Passage to read —
Asymmetric Social Representations in the Prefrontal Cortex for Cooperative Behavior.

Cooperation is a hallmark of social species, enabling individuals to achieve goals that are unattainable alone. Across species, cooperative behaviors are often organized by distinct social roles such as leaders and followers, yet the neural mechanisms supporting such role-based coordination remain elusive. Here we introduce a new paradigm for studying cooperation in mice, where pairs of animals engage in a joint spatial foraging task that naturally gives rise to stable leader-follower roles predictive of learning speed. Disruption of medial prefrontal cortex (mPFC) activity, particularly in followers, impairs cooperation and induces reciprocal shifts in how animals weigh self- and partner-related cues for decision-making. Calcium imaging reveals that mPFC encodes both leadership dynamics and an egocentric social value map of the partner's position, each in an asymmetric, role-specific manner. Combining this behavior with a novel multi-agent inverse reinforcement learning framework, we identify latent value functions that guide cooperative decisions and are decodable from mPFC activity. These findings uncover fundamental neural computations that support cooperation, revealing how social roles shape decision-making in real time. Our work opens new avenues for investigating the cellular and circuit basis of social cognition and collective behavior.

Information —
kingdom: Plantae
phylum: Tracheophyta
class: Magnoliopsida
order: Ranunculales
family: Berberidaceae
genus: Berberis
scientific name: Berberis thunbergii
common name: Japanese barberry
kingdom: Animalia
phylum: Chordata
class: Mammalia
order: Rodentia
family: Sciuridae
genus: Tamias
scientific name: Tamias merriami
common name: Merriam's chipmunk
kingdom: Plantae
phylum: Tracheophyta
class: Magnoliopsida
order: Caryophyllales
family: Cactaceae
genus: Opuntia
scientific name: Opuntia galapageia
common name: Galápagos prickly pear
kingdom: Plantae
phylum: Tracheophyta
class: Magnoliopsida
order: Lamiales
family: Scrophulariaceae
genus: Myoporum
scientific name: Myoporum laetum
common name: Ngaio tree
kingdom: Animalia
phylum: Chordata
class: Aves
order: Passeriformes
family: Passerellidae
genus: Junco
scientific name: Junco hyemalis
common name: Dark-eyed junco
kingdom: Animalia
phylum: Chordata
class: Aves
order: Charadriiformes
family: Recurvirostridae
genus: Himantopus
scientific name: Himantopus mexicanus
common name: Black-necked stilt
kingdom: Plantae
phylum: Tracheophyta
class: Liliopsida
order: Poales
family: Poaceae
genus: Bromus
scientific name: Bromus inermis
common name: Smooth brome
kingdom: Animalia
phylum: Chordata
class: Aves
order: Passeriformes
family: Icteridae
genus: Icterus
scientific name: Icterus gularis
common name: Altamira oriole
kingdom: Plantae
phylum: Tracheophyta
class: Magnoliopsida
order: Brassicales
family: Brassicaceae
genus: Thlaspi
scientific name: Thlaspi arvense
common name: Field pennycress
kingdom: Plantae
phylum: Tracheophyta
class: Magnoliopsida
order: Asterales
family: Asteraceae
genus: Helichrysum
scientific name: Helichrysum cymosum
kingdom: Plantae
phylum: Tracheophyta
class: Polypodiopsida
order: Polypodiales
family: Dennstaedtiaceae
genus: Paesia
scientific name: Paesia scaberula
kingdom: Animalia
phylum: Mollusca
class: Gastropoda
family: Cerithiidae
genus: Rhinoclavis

Check your understanding —
a) List everything the cooperation abstract describes with the word "new" or "novel".
b) In the cooperation abstract, what do the stable roles that arise in the joint spatial foraging task predict?

Responses in order —
a)
- A new paradigm for studying cooperation in mice
- A novel multi-agent inverse reinforcement learning framework
- New avenues for investigating the cellular and circuit basis of social cognition and collective behavior

b) The stable leader-follower roles predict learning speed.